IRI Climate Prediction Tutorial 1

What Is the Problem?

  • Year to year differences in the timing, intensity and duration of the rainy/dry and warm/cold seasons can have HUGE impacts on people: on our prosperity, on our health, and on our environment.

  • One of IRI's jobs is to predict  when a rainy season might fail or when flooding or temperature extremes might be likely.

Laying the Foundation for a Solution

  • Q: If we can't predict the weather next week, you might ask yourself, why do we think we can make predictions for next season?
    A: Well, we can't predict the weather for next season, but under some conditions we can to say something useful about the climate for next season.

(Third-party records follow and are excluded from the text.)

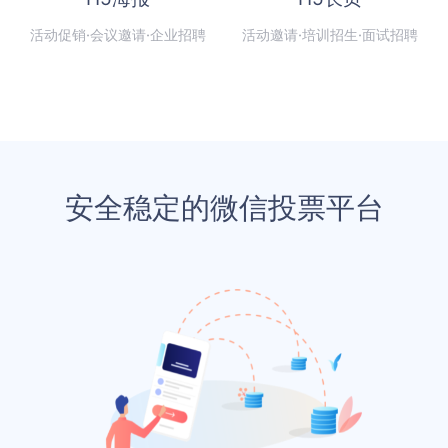
活动促销·会议邀请·企业招聘
活动邀请·培训招生·面试招聘
安全稳定的微信投票平台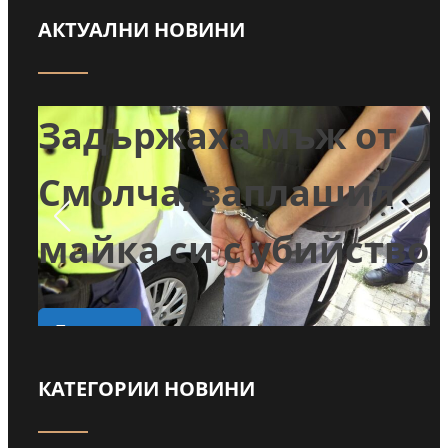
АКТУАЛНИ НОВИНИ
т
Задържаха мъж от
и
Смолча, заплашил
майка си с убийство
о
Прочети
КАТЕГОРИИ НОВИНИ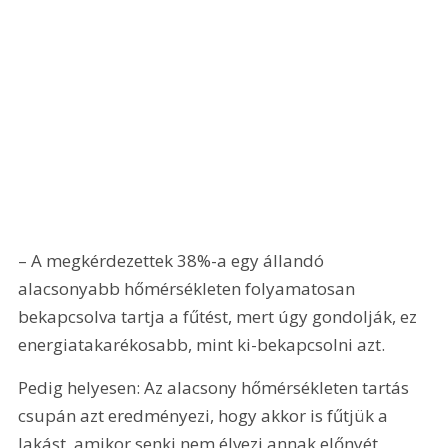
– A megkérdezettek 38%-a egy állandó 
alacsonyabb hőmérsékleten folyamatosan 
bekapcsolva tartja a fűtést, mert úgy gondolják, ez 
energiatakarékosabb, mint ki-bekapcsolni azt. 
Pedig helyesen: Az alacsony hőmérsékleten tartás 
csupán azt eredményezi, hogy akkor is fűtjük a 
lakást, amikor senki nem élvezi annak előnyét, 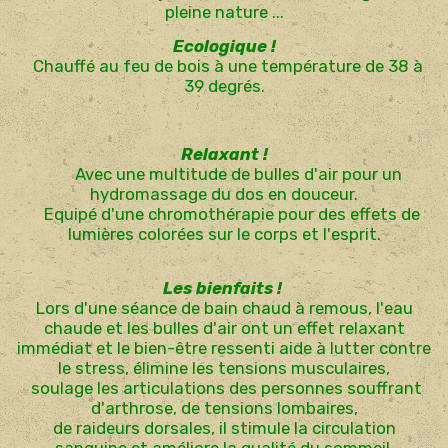
pleine nature ...
Ecologique !
Chauffé au feu de bois à une température de 38 à
39 degrés.
Relaxant !
Avec une multitude de bulles d'air pour un
hydromassage du dos en douceur.
Equipé d'une chromothérapie pour des effets de
lumières colorées sur le corps et l'esprit.
Les bienfaits !
Lors d'une séance de bain chaud à remous, l'eau
chaude et les bulles d'air ont un effet relaxant
immédiat et le bien-être ressenti aide à lutter contre
le stress, élimine les tensions musculaires,
soulage les articulations des personnes souffrant
d'arthrose, de tensions lombaires,
de raideurs dorsales, il stimule la circulation
sanguine et améliore la qualité du sommeil,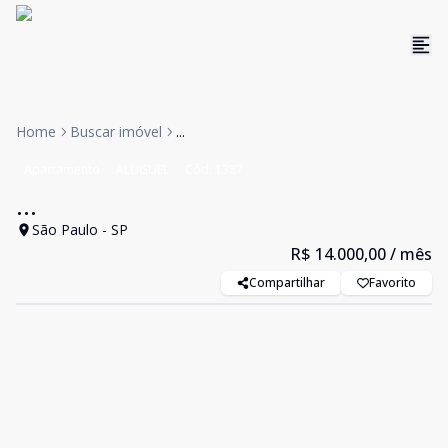
Home
Buscar imóvel
...
Apartamento
ALUGUEL
Cód:
1387
...
São Paulo - SP
R$ 14.000,00
/ mês
Compartilhar
Favorito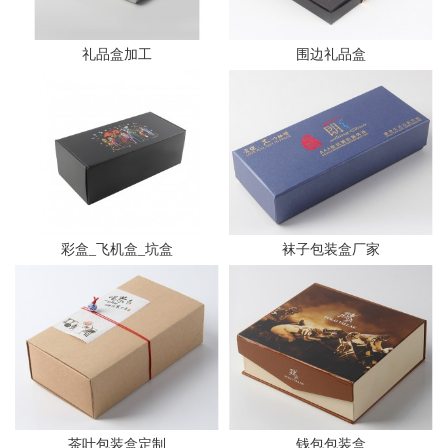
礼品盒加工
围边礼品盒
彩盒_飞机盒_坑盒
袜子包装盒厂家
茶叶包装盒定制
钱包包装盒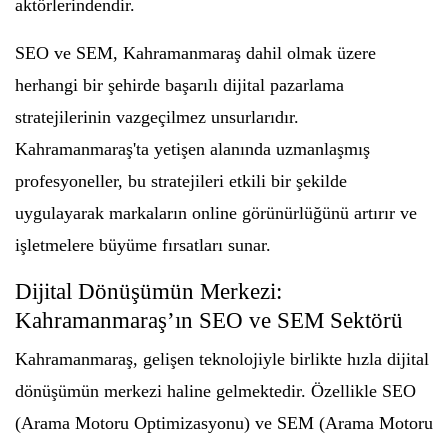
aktörlerindendir.
SEO ve SEM, Kahramanmaraş dahil olmak üzere
herhangi bir şehirde başarılı dijital pazarlama
stratejilerinin vazgeçilmez unsurlarıdır.
Kahramanmaraş'ta yetişen alanında uzmanlaşmış
profesyoneller, bu stratejileri etkili bir şekilde
uygulayarak markaların online görünürlüğünü artırır ve
işletmelere büyüme fırsatları sunar.
Dijital Dönüşümün Merkezi:
Kahramanmaraş’ın SEO ve SEM Sektörü
Kahramanmaraş, gelişen teknolojiyle birlikte hızla dijital
dönüşümün merkezi haline gelmektedir. Özellikle SEO
(Arama Motoru Optimizasyonu) ve SEM (Arama Motoru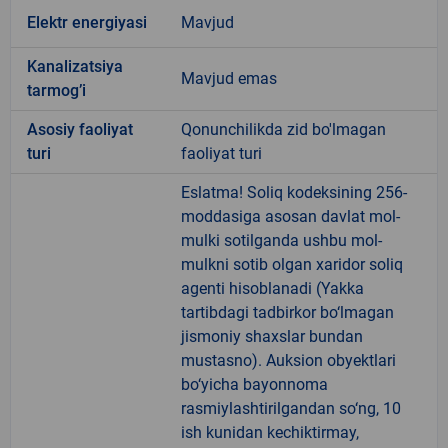
Elektr energiyasi
Mavjud
Kanalizatsiya
Mavjud emas
tarmogʼi
Аsosiy faoliyat
Qonunchilikda zid bo'lmagan
turi
faoliyat turi
Eslatma! Soliq kodeksining 256-
moddasiga asosan davlat mol-
mulki sotilganda ushbu mol-
mulkni sotib olgan xaridor soliq
agenti hisoblanadi (Yakka
tartibdagi tadbirkor bo‘lmagan
jismoniy shaxslar bundan
mustasno). Auksion obyektlari
bo‘yicha bayonnoma
rasmiylashtirilgandan so‘ng, 10
ish kunidan kechiktirmay,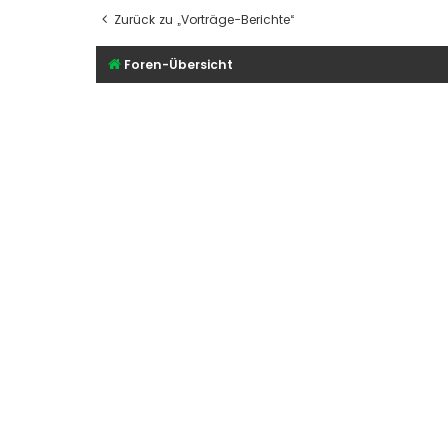
Zurück zu „Vorträge-Berichte“
Foren-Übersicht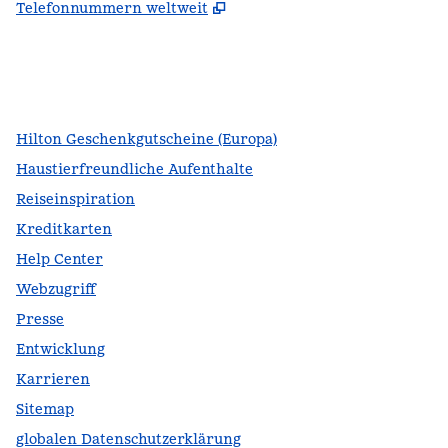
,
Öffnet eine neue Register
Telefonnummern weltweit
Facebook
x
Instagram
,
Öffnet eine neue Registerkarte
,
Öffnet eine neue Registerkarte
,
Öffnet eine neue Registerkarte
Hilton Geschenkgutscheine (Europa)
Haustierfreundliche Aufenthalte
Reiseinspiration
Kreditkarten
Help Center
Webzugriff
Presse
Entwicklung
Karrieren
Sitemap
globalen Datenschutzerklärung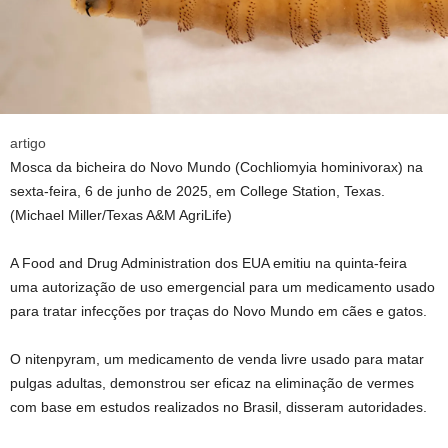
artigo
Mosca da bicheira do Novo Mundo (Cochliomyia hominivorax) na
sexta-feira, 6 de junho de 2025, em College Station, Texas.
(Michael Miller/Texas A&M AgriLife)
A Food and Drug Administration dos EUA emitiu na quinta-feira
uma autorização de uso emergencial para um medicamento usado
para tratar infecções por traças do Novo Mundo em cães e gatos.
O nitenpyram, um medicamento de venda livre usado para matar
pulgas adultas, demonstrou ser eficaz na eliminação de vermes
com base em estudos realizados no Brasil, disseram autoridades.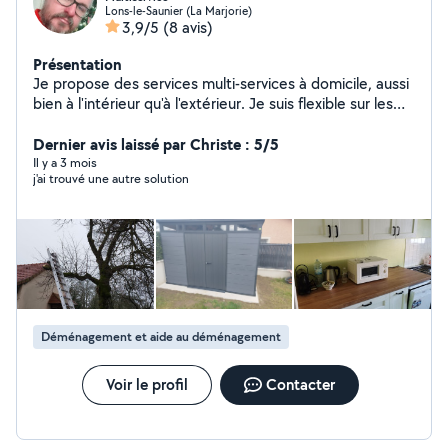
Lons-le-Saunier (La Marjorie)
3,9/5
(8 avis)
Présentation
Je propose des services multi-services à domicile, aussi
bien à l'intérieur qu'à l'extérieur. Je suis flexible sur les
horaires et les jours, selon vos besoins. Disponible
immédiatement, n'hésitez pas à me contacter pour
Dernier avis laissé par Christe : 5/5
toute demande d'information ou devis.
Il y a 3 mois
j'ai trouvé une autre solution
Déménagement et aide au déménagement
Voir le profil
Contacter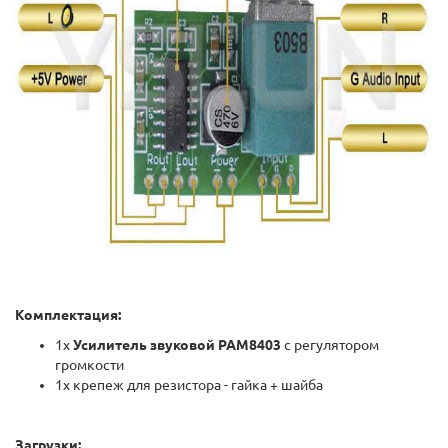
Комплектация:
1х
Усилитель звуковой PAM8403
с регулятором
громкости
1х крепеж для резистора - гайка + шайба
Загрузки: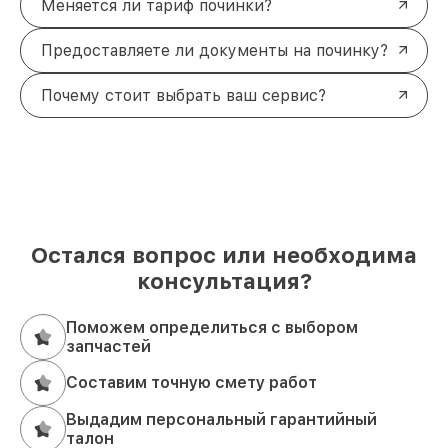
Меняется ли тариф починки?
Предоставляете ли документы на починку?
Почему стоит выбрать ваш сервис?
Остался вопрос или необходима
консультация?
Поможем определиться с выбором
запчастей
Составим точную смету работ
Выдадим персональный гарантийный
талон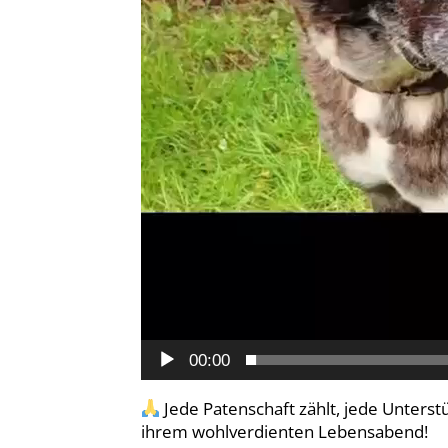
00:00
Jede Patenschaft zählt, jede Unterst
ihrem wohlverdienten Lebensabend!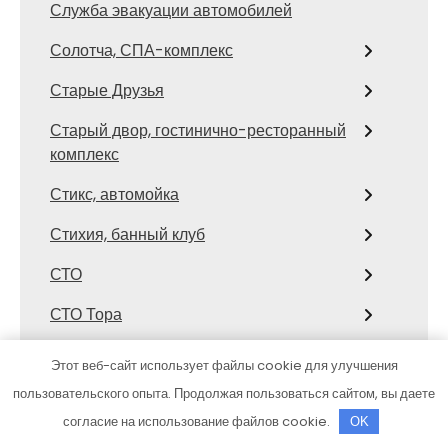
Служба эвакуации автомобилей
Солотча, СПА-комплекс
Старые Друзья
Старый двор, гостинично-ресторанный
комплекс
Стикс, автомойка
Стихия, банный клуб
СТО
СТО Тора
Столярка 22, производственно-
Этот веб-сайт использует файлы cookie для улучшения
торговая компания
пользовательского опыта. Продолжая пользоваться сайтом, вы даете
Сфинкс, автомоечный комплекс
согласие на использование файлов cookie.
OK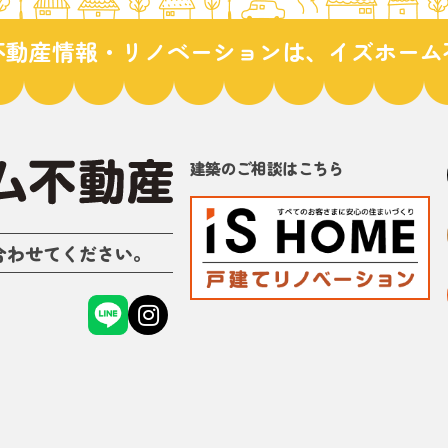
不動産情報・リノベーションは、イズホーム
建築のご相談はこちら
合わせてください。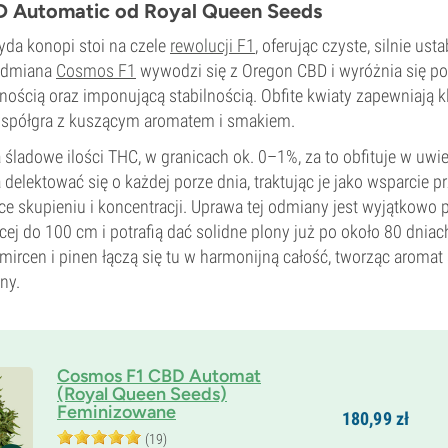
 Automatic od Royal Queen Seeds
yda konopi stoi na czele
rewolucji F1
, oferując czyste, silnie ust
 Odmiana
Cosmos F1
wywodzi się z Oregon CBD i wyróżnia się potę
ością oraz imponującą stabilnością. Obfite kwiaty zapewniają kl
e współgra z kuszącym aromatem i smakiem.
śladowe ilości THC, w granicach ok. 0–1%, za to obfituje w uwie
elektować się o każdej porze dnia, traktując je jako wsparcie 
ące skupieniu i koncentracji. Uprawa tej odmiany jest wyjątkowo p
cej do 100 cm i potrafią dać solidne plony już po około 80 dniac
mircen i pinen łączą się tu w harmonijną całość, tworząc aromat
ny.
Cosmos F1 CBD Automat
(Royal Queen Seeds)
Feminizowane
180,
99
zł
(19)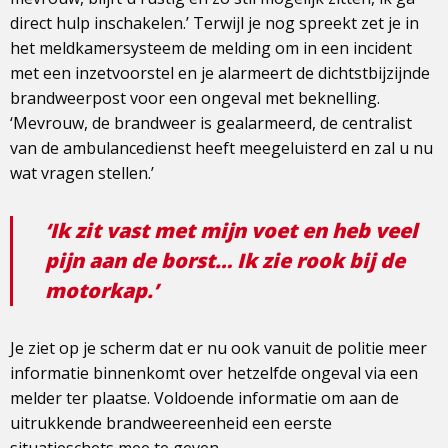
direct hulp inschakelen.’ Terwijl je nog spreekt zet je in
het meldkamersysteem de melding om in een incident
met een inzetvoorstel en je alarmeert de dichtstbijzijnde
brandweerpost voor een ongeval met beknelling.
‘Mevrouw, de brandweer is gealarmeerd, de centralist
van de ambulancedienst heeft meegeluisterd en zal u nu
wat vragen stellen.’
‘Ik zit vast met mijn voet en heb veel
pijn aan de borst… Ik zie rook bij de
motorkap.’
Je ziet op je scherm dat er nu ook vanuit de politie meer
informatie binnenkomt over hetzelfde ongeval via een
melder ter plaatse. Voldoende informatie om aan de
uitrukkende brandweereenheid een eerste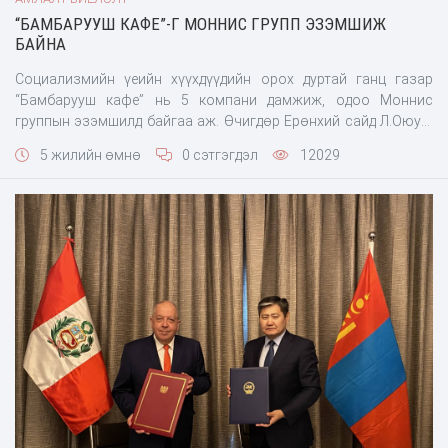
“БАМБАРУУШ КАФЕ”-Г МОННИС ГРУПП ЭЗЭМШИЖ
БАЙНА
Социализмийн үеийн хүүхдүүдийн орох дуртай ганц газар
“Бамбарууш кафе” нь 5 компани дамжиж, одоо Моннис
группын эзэмшилд байгаа аж. Өчигдөр Ерөнхий сайд Л.Оюун-
Эрдэнэ Бамбарууш кафег хэвээр нь эргэн ажиллуулахаа
5 жилийн өмнө
0 сэтгэгдэл
12029
зарласан. Тиймээс Моннис групп олон давхар оффис
барихаас илүүтэй Хүүхдэд зориулан бүтээн байгуулалт
хийхээр болжээ. Моннис группийн захирал Б.Чулуунбаатар
Японд дээд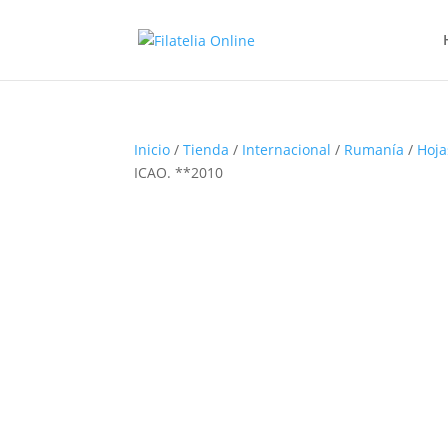
Inicio
/
Tienda
/
Internacional
/
Rumanía
/
Hoja
ICAO. **2010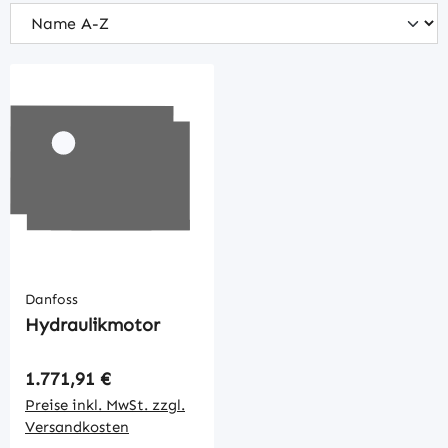
Danfoss
Hydraulikmotor
Regulärer Preis:
1.771,91 €
Preise inkl. MwSt. zzgl.
Versandkosten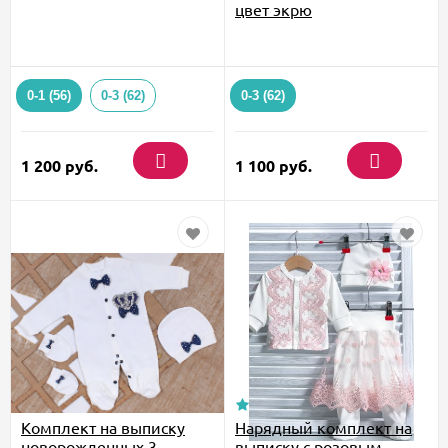
цвет экрю
0-1 (56)
0-3 (62)
0-3 (62)
1 200
руб.
1 100
руб.
Комплект на выписку
Нарядный комплект на
новорожденных 3
выписку с розовым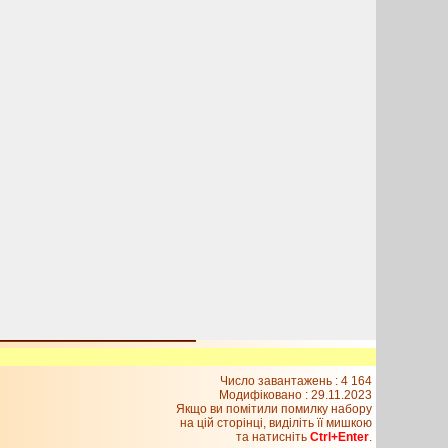
Число завантажень : 4 164
Модифіковано :
29.11.2023
Якщо ви помітили помилку набору
на цiй сторiнцi, видiлiть її мишкою
та натисніть
Ctrl+Enter
.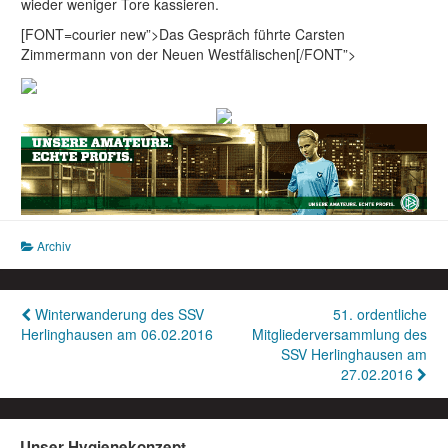
wieder weniger Tore kassieren.
[FONT=courier new”>Das Gespräch führte Carsten
Zimmermann von der Neuen Westfälischen[/FONT”>
Archiv
Beitragsnavigation
Winterwanderung des SSV
51. ordentliche
Herlinghausen am 06.02.2016
Mitgliederversammlung des
SSV Herlinghausen am
27.02.2016
Unser Hygienekonzept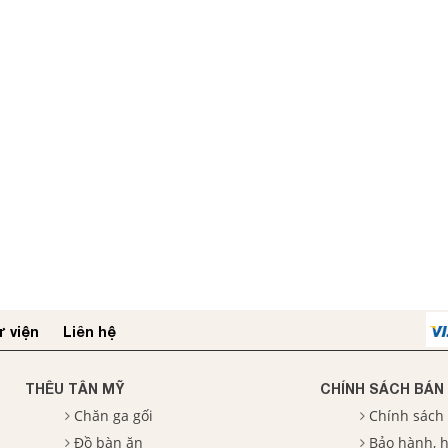
 viện
Liên hệ
THÊU TÂN MỸ
CHÍNH SÁCH BÁN
Chăn ga gối
Chính sách
Đồ bàn ăn
Bảo hành, h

  • Q: So then what is climate? And what makes it different from weather?
    A: Climate is what you expect, weather is what you get. The maps below help to illustrate. The panel on the left shows the precipitation observed on a single day (January 15, 1999) and the panel on the right shows the precipitation for a season (December-January-February) averaged over many years. If we look at Southeast Asia for example, we would expect (based on our long term seasonal average) it to be relatively dry this time of year but on January 15 what we got was rain.

Observed Rain on January 15th, 1999 (Source: NOAA NCEP-NCAR)

Average precipitation for December-January-February season(Source: NOAA NCEP CPC CAMS_OPI)

  • Q: If you want to predict the weather tomorrow (without watching the weather channel) what do you need to know?
    A: The most important thing to know for tomorrow's forecast is today's weather (for example, temperature, pressure, winds), in as much detail as possible.

  • Q: If you want to predict the climate next season (without looking at IRI forecasts) what do you think you'd need to know?
    A: The things we need to know for next season's forecast are things that affect the atmosphere and change  slowly, like the temperature of the  ocean. Ocean temperatures change relatively slowly and can be very different from one year to the next, especially when there is an El Niño. You can see ocean or "sea surface" temperature changes in our Maproom.

  • Q: How is El Niño important?
    A: El Niño involves changes in sea surface temperatures over large areas of the tropical Pacific. It's associated with year-to-year variations in the character of the seasons.  You can read more about how El Niñoand its sister La Niña affect seasonal patterns all over the globe here. There are other things that are related to year-to-year variations in the seasons, too. The North Atlantic Oscillation is a pattern in surface pressure that can shift rainfall and temperature patterns over eastern North America and Europe.

What Is the IRI Doing?

  • With a knowledge of current sea surface temperatures in the tropical ocean basins, and model predictions of how the oceans will likely evolve during the next several months, we use numerical models of the atmosphere to predict mean seasonal patterns of temperature and rainfall. But because the atmosphere is a chaotic system, small changes in the current conditions can result in big differences in the seasonal patterns the model predicts. So, a single prediction does not tell the whole story.  Each prediction is just one possible outcome. We deal with this problem by doing a number of predictions. The combination of several of these predictions is our best estimate of the next season's mean climate.

  • By combining predictions from several different computer models, the IRI Net Assessment Forecast  provides the probability of above-normal, normal, and below-normal precipitation or temperature.

  • The IRI Net Assessment forecasts are only the beginning of what IRI is doing. To maximize the utility of seasonal forecasts, we are also developing a variety of monitoring and applications tools for the global community so that we may be better prepared for the variations that climate dishes out.